The toilet door opened. Josep tensed, waiting to see what the man would do. Footsteps made their way to the first cubicle. Josep tapped his knuckles on the partition. There was a slight hesitation in the footsteps.

"Hey," Josep hissed.

"Some kind of problem, there?"

"Yes."

The man peered around the cubicle door to find Josep sitting on the toilet bowel, head bowed. "What's up?" He moved a little closer.

Josep's left arm shot out and grabbed the front of the man's suit jacket, tugging him hard into the cubicle. At the same time his right hand chopped across the man's neck. He closed the cubicle door. If he'd got it right, the security camera should have seen the man pause by the first cubicle, then choose the second.

According to the man's identity card he was Davis Fenaroli-Reece. Josep began to strip him out of his suit. Changing clothes in the cubicle was almost as bad as putting on the overalls in the wall interstice. Once Josep had the suit on he propped Davis Fenaroli-Reece's body on the toilet bowl and studied his face hard. His own features began to shift again. Without a mirror he wouldn't be able to get the likeness as accurate as he wanted, but his real worry was the hair. Davis Fenaroli-Reece had very dark hair, whereas Andyl Pyne and Sket Magersan were both fair. In the end he settled for splashing water from the toilet bowl over his head and slicking his hair back, hoping that would darken it enough to fool the AS. He was content the camera didn't have sufficient resolution to spot the change in texture.

Another minute was spent with the tools, fixing the cubicle lock. When he closed the door behind him the bolt clicked into the latch and read engaged. Josep washed his hands and left.

He started walking around the corridor to the main stairwell. The second floor was a mix of Z-B personnel and local spaceport staff. Most of them were standing pressed up against the window wall, looking down at the Skins circling the building.

It was growing dark outside, with the sun already hidden behind the high ground of the horizon. That meant he couldn't have been unconscious for more than forty or fifty minutes. He felt hungry, though, as if he hadn't eaten for a day.

The stairwell took him up to the fourth floor, where there was a bridge leading directly into the main terminal building. A couple of Skins were standing at the far end, checking everybody coming out of the administration block, as if the AS wouldn't be able to spot Sket Magersan walking away. They never moved as he passed them.

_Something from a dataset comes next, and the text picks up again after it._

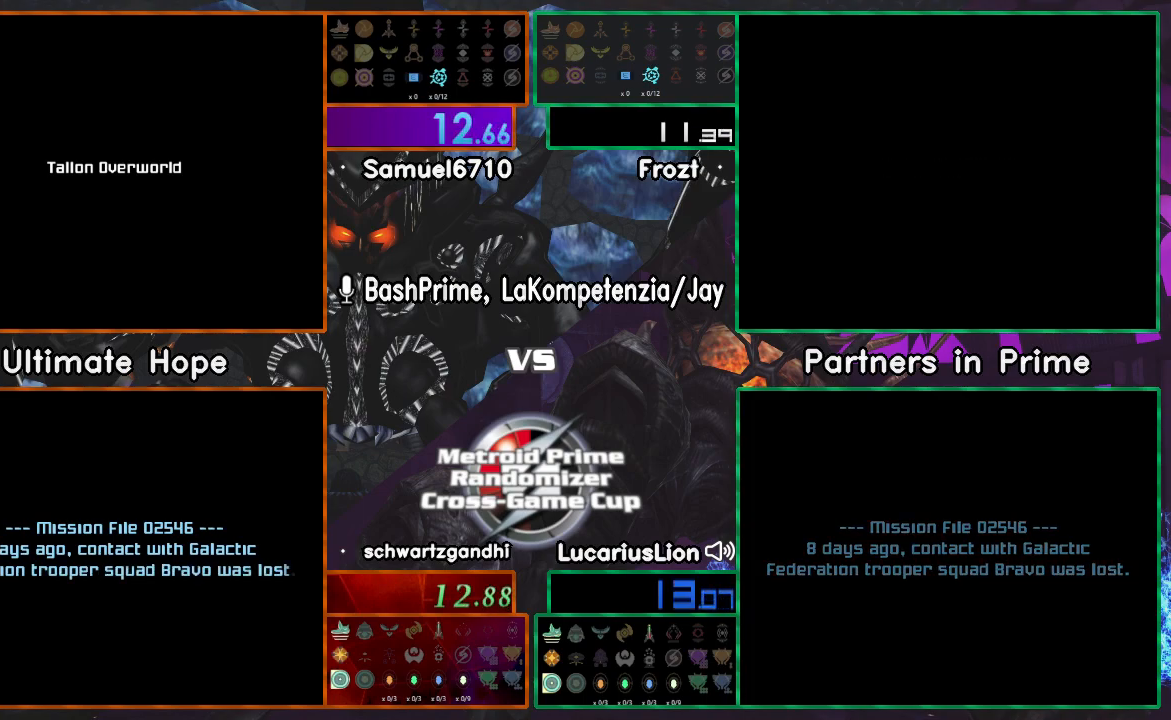
{"buttons": [], "left_stick": "center", "right_stick": "left", "events": [[50, "left_stick", "center"], [283, "right_stick", "up"], [367, "right_stick", "right"], [483, "right_stick", "left"]]}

Forty minutes later he was out in parking lot 4B, walking casually along the rows of vehicles. A group of staff that had come out of the terminal building said good night to each other and split up. Josep followed one of them as he went to his car.

"Excuse me?"

The man stopped just as he'd gotten the door open. "Yeah?"

"My car's dead. Axle motor cable, I think. Are you going into Durrell?"

"Sure." The man nodded. "I can take you."

"Thanks."

There were Skins standing around the exit barrier.

"Big flap on," the man remarked as he slowed the car level with the twin security posts.

"Wonder what it's about," Josep said as he swiped Davis Fenaroli-Reece's card over the scanner on the car's passenger side and looked at the camera.

The barrier pole swung up.

"Someone tried to steal some bullion out of the vault this afternoon," the man said. "He got away."

"God, I hope they don't use one of the collateral necklaces."

"For that? I doubt it."

The man drove him into Durrell as promised. Josep thanked him as he was dropped off at a commercial center in one of the outlying districts. Fortunately, Davis Fenaroli-Reece carried just enough cash to pay for a bus ticket into the city center. It was a ten-minute walk from there to the university campus. When he reached Michelle's residence building, he paused in the lobby while his face finally reverted to his own features.